REVIEW EPIPHONE 50TH ANNIVERSARY MODELS
EPIPHONE ZEPHYR DELUXE REGENT, SHERATON, CRESTWOOD CUSTOM & WILSHIRE £1,429, £1,429, £1,049 & £899
CONTACT Epiphone PHONE 00800 444 2766 1 WEB www.epiphone.com
As you will have gleaned from Tony Bacon’s excellent history of Epiphone on page 62, while the Stathopoulos musical-instrument-making dynasty took root in 1873, Epiphone didn’t evolve into a bona fide guitar manufacturer until 1928. The four instruments you see here straddle what we might term the company’s ‘golden era’, from the 40s to the 60s. They also mark the change from an independent builder of primarily archtop jazz guitars, to a purveyor of thinline and solidbody blues, pop and rock machines now under the auspices of guitar giant Gibson. And while the Sheraton is clearly a member of that company’s fabled ES-300 family, the other three are purely Epiphone designs.

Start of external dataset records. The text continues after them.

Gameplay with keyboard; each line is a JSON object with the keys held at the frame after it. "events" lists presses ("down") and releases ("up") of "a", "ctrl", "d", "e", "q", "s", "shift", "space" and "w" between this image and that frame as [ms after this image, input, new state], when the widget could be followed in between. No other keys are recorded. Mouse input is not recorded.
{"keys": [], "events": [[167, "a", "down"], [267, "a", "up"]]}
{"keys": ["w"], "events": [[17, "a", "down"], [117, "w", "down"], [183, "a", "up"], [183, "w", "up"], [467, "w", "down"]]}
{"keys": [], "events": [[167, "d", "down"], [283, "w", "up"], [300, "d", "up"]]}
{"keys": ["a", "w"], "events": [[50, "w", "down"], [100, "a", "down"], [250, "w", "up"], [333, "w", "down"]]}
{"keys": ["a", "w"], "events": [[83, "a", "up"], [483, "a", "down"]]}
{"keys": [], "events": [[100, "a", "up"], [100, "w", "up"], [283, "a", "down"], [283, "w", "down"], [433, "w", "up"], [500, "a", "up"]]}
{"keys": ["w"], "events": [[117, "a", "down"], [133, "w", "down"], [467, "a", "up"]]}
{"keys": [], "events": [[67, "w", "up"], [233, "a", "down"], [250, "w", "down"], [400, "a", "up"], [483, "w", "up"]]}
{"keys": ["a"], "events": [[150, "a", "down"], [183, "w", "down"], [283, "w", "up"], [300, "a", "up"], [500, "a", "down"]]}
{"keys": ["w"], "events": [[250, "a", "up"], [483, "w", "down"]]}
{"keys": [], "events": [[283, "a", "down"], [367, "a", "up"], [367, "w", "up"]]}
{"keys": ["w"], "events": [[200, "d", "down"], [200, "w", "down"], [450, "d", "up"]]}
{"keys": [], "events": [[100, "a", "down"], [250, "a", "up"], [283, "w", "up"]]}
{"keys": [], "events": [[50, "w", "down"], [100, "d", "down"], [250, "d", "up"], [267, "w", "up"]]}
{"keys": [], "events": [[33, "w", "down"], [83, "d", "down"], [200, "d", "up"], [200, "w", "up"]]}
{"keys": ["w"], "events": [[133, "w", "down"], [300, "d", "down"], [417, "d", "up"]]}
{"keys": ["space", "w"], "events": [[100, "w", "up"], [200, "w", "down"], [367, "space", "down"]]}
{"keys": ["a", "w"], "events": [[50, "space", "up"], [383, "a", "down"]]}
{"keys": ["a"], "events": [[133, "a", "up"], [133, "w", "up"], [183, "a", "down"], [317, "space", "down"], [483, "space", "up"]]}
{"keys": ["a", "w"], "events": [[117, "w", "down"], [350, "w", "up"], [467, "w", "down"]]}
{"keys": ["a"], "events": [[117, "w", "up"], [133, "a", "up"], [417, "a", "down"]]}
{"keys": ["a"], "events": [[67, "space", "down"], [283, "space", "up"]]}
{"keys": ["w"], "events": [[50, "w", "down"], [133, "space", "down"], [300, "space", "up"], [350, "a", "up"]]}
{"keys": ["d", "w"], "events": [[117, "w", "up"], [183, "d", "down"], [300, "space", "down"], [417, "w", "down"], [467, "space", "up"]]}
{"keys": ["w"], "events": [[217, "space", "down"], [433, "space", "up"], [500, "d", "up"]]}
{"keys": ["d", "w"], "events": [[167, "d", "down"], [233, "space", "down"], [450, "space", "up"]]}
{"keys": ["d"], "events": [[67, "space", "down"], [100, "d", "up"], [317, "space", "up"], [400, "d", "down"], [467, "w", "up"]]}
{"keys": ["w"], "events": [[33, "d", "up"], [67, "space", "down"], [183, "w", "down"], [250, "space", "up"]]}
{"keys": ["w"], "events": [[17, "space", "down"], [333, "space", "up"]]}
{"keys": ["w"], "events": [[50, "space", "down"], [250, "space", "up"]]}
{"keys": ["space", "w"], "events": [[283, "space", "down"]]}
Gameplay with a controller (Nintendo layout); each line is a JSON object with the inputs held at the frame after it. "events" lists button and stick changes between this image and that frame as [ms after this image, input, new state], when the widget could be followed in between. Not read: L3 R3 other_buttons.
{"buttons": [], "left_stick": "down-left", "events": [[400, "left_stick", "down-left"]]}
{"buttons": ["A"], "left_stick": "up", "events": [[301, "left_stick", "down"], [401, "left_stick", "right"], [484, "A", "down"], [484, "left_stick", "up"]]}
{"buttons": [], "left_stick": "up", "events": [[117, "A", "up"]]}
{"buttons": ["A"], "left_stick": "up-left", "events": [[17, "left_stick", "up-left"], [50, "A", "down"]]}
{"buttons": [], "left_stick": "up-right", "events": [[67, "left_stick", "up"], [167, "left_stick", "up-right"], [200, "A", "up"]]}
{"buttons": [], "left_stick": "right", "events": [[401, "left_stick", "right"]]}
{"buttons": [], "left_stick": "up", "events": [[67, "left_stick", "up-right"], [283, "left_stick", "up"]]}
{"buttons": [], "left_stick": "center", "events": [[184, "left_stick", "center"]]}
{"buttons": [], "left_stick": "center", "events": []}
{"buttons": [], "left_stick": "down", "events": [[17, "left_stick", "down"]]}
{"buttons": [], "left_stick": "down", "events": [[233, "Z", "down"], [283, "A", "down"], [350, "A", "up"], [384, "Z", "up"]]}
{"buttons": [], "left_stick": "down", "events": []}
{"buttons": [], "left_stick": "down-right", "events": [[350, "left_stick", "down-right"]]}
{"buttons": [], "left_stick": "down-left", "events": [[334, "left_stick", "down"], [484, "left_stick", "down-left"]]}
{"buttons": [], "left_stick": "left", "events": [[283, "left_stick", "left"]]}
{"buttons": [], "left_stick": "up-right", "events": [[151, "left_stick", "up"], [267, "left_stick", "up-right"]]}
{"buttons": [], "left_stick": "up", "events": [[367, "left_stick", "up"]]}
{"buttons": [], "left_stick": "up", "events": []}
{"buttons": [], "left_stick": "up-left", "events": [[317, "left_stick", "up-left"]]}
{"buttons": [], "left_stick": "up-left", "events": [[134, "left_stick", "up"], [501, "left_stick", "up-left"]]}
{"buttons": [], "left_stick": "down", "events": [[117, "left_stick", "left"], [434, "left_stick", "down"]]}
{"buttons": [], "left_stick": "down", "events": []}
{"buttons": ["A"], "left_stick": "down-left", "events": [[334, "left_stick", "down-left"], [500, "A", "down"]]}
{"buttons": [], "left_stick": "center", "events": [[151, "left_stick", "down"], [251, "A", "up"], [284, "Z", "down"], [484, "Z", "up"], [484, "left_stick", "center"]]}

The Zephyr Deluxe Regent was an important product for Epiphone and – alongside models like its gigantic (470mm/18.5-inch) brother the Emperor Zephyr Regent, the Broadway and various Masterbilt models – was aimed directly at similar Gibson archtops at various size and price points.
The Indonesian-built 150th reissue faithfully celebrates the 1948 original, with its 444.5mm (17.5-inch) laminated maple body, five-piece mahogany and maple neck, ebony fingerboard with imposing mother-of-pearl ‘cloud’ inlays, all topped off by a large headstock with delightful ‘tree of life’ decoration, also in pearl. Electronically, it’s a far more intuitive affair than that aforementioned sibling with its triple pickups and mind-blowing array of switches, simply featuring twin Epiphone New York mini-humbuckers, two volume controls, two tones (both CTS), and a three-way Switchcraft pickup selector and output jack. The faux a bit of Art Deco, their built-in ‘pointers’ showing where your controls are set. Those pickup surrounds, too, look like they’ve sat in jazz bars for hours soaking up cigar smoke to turn them a nicotine-stained dusky yellow.